Monday, July 8, 2013

Homeowner Forced To Refinance To Save Home After Being Hit With Foreclosure Notice On Mortgage-Free Residence Over Unpaid, 2006 Property Tax Bill; Investor Purchased Tax Lien, Then Allegedly Sat On It For Six Years Until $500 Debt Grew To $13K Before Notifying Homeowner

In Hartford, Connecticut, NBC Connecticut reports:

  • For nearly 40 years, Butch Lewis has strolled the streets of northeast Hartford. “I’ve been living on Vine Street for 37 years,” said Lewis. “Same house. Identical. My kids were raised in that house.”

    Lewis didn’t leave when the drug dealers tried taking over.

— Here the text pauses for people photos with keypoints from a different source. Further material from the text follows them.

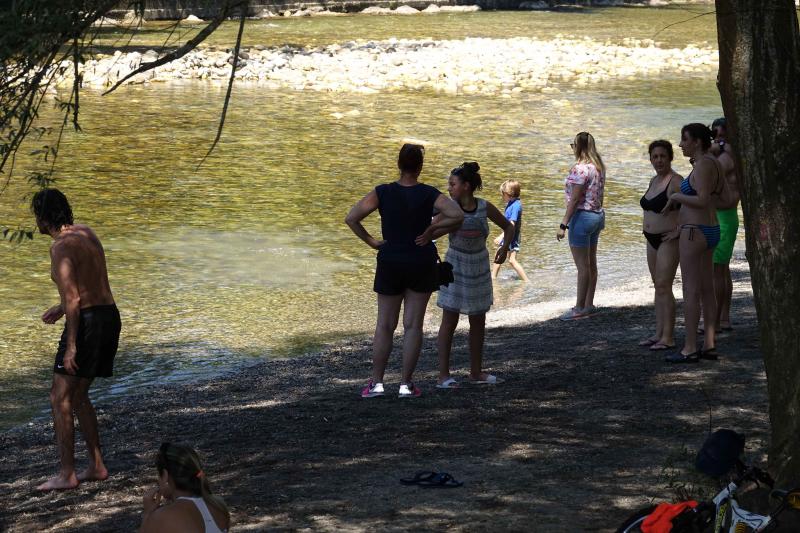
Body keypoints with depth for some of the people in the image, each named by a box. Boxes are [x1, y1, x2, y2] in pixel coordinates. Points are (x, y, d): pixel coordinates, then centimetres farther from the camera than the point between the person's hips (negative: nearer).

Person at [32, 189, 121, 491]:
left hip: (87, 322, -9)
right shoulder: (85, 232, 13)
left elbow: (72, 299, -20)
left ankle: (66, 474, -5)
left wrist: (70, 347, -20)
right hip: (110, 317, 9)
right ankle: (96, 466, 18)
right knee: (78, 395, 18)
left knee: (60, 398, -3)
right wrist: (61, 308, 28)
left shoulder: (61, 247, -15)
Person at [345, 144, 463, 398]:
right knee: (413, 325, 4)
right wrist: (431, 233, -8)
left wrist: (371, 241, -2)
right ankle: (406, 384, 4)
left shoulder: (383, 193, -7)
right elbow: (457, 215, -18)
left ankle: (376, 382, 8)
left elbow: (351, 218, -12)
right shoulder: (429, 194, -8)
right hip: (422, 262, 0)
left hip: (390, 262, 0)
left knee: (385, 325, 9)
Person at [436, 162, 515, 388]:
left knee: (478, 321, 10)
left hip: (479, 268, 3)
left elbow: (509, 227, 7)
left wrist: (504, 248, -8)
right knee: (449, 320, -6)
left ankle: (476, 372, 23)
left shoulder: (485, 207, -6)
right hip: (455, 267, -3)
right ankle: (443, 375, -4)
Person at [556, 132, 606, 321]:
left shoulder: (581, 168, -19)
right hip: (597, 214, 10)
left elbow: (575, 199, -21)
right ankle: (589, 305, 20)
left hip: (582, 215, -9)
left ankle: (579, 308, 1)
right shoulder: (598, 167, 9)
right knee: (591, 263, 14)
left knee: (582, 265, -4)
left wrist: (563, 224, -18)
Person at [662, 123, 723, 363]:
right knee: (706, 290, 11)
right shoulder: (712, 164, 14)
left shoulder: (703, 165, -16)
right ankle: (709, 346, 14)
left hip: (695, 233, -10)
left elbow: (702, 201, -25)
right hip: (710, 232, 10)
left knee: (690, 291, -6)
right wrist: (679, 230, 21)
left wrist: (675, 196, -11)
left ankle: (689, 349, -4)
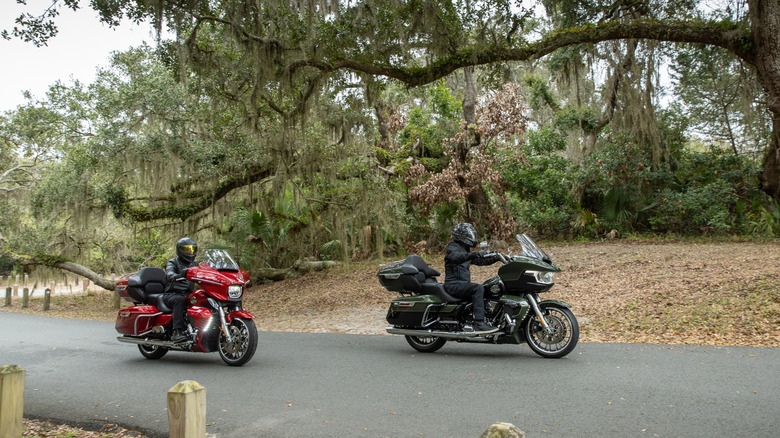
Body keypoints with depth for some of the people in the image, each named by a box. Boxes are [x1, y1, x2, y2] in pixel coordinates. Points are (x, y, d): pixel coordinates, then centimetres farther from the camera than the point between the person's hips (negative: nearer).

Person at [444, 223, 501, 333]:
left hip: (464, 284, 10)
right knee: (478, 288, -29)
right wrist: (473, 255, -46)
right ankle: (479, 323, -34)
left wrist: (496, 258, 10)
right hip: (453, 285, -10)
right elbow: (455, 257, -31)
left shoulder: (466, 250, 22)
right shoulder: (453, 247, -7)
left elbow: (480, 261, 24)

Instead of turning away, Lewis started a neighborhood watch and helped turn this community around. “We fought back, run drug people out, and it’s quality of life,” he said.

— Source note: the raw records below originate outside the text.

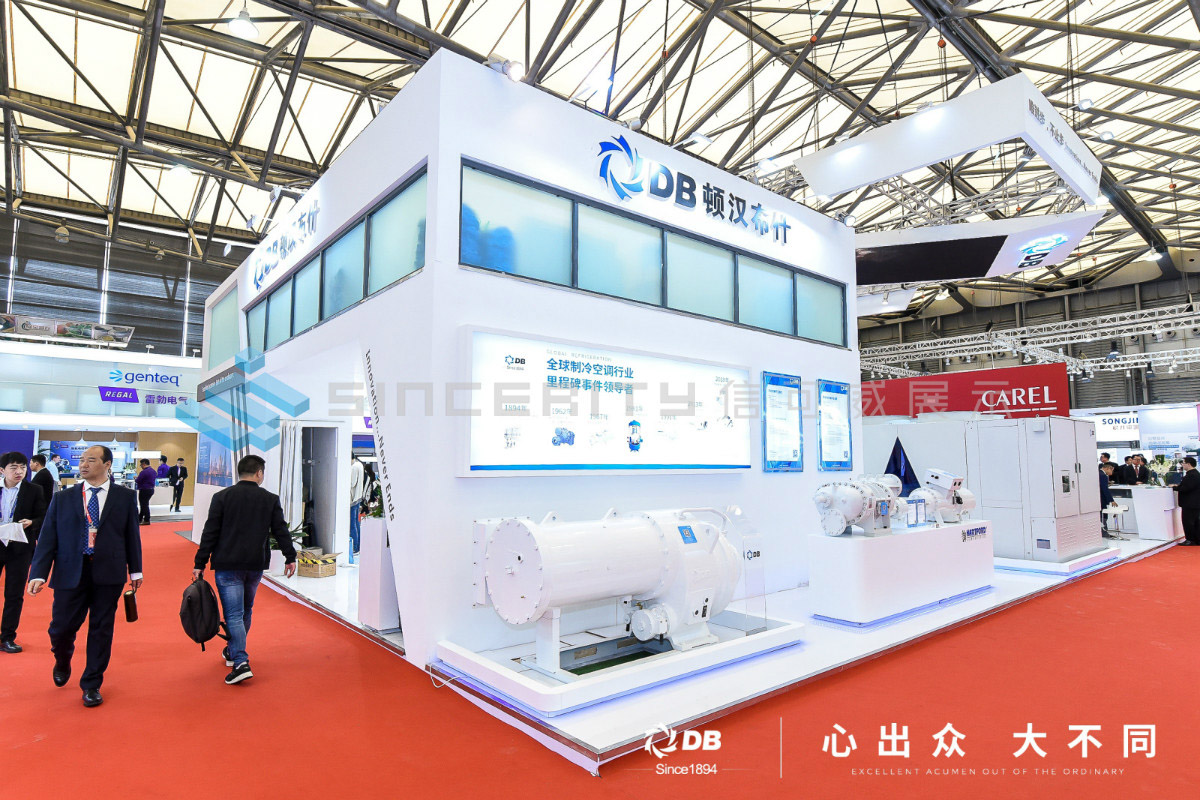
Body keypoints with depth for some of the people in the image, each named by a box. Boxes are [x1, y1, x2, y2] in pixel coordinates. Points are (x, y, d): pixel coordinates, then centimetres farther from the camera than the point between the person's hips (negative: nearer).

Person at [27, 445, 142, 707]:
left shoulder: (125, 497, 2)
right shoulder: (63, 499, 5)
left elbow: (132, 534, 5)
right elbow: (47, 538, 3)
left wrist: (135, 570, 7)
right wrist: (39, 574, -7)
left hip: (108, 576, -1)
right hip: (70, 574, 1)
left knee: (101, 629, 6)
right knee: (61, 628, 5)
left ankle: (91, 685, 23)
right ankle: (62, 663, 40)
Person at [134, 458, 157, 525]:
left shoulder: (144, 472, -19)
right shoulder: (154, 471, 8)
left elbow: (137, 481, -18)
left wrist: (135, 479, 6)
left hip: (144, 490, -9)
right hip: (151, 489, 9)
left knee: (144, 505, 0)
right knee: (143, 505, 17)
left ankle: (147, 520, 5)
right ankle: (139, 519, 24)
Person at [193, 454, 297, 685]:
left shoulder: (221, 497, -3)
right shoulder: (270, 499, 0)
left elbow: (210, 533, -5)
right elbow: (281, 530, 3)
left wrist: (200, 564, 0)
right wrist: (290, 557, 13)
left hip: (227, 565, -2)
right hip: (256, 565, 2)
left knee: (233, 614, -3)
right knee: (245, 611, 20)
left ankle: (241, 663, -13)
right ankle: (234, 652, 35)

    But a few months ago, Lewis got the shock of his life when he was served with foreclosure papers on the Vine Street home he’d already paid off. “This guy walks in the driveway and says, ‘We have a lien against your house. We’re going to take it,’” recalled Lewis.

    Turns out he was caught in a business transaction between Hartford and tax lien purchaser American Tax Funding, or ATF.

    It’s a common practice across the country: municipalities sell property tax liens to private companies. The companies take over the lien and by law can charge up to 18 percent interest on the back taxes – and foreclose if they don't get paid. It's a tried and true way for towns and cities to collect on delinquent taxes. But critics like City Councilman Larry Deutsch (Working Families Party) believe it shouldn't be happening.

    “We have to stop this practice,” said Deutsch.

    He explained that once the lien is sold, it is taken off of the city’s books. Lewis said he never knew he owed the city of Hartford $500 back in 2006, and didn’t even realize the lien was sold off.

    “We thought we were up to date. If you check our records and it says your taxes have been paid, you do not owe the City of Hartford [anything],” said Lewis. Lewis insisted that ATF only came calling after a $500 debt had skyrocketed over half a dozen years with interest and fees.

    It ended up being $13,000," Lewis said. "Yeah, at 18 percent." “It’s in the interest of the company to be very quiet and then after two, three, four, five years of 18 percent accumulating, then they’ll let someone know,” argued Councilman Deutsch.
  • In the meantime, Lewis isn’t going anywhere. He worked out an agreement with ATF to pay $10,000 by refinancing his home. “We are fortunate that we can do that, but what about the other people in this city?” asked Lewis.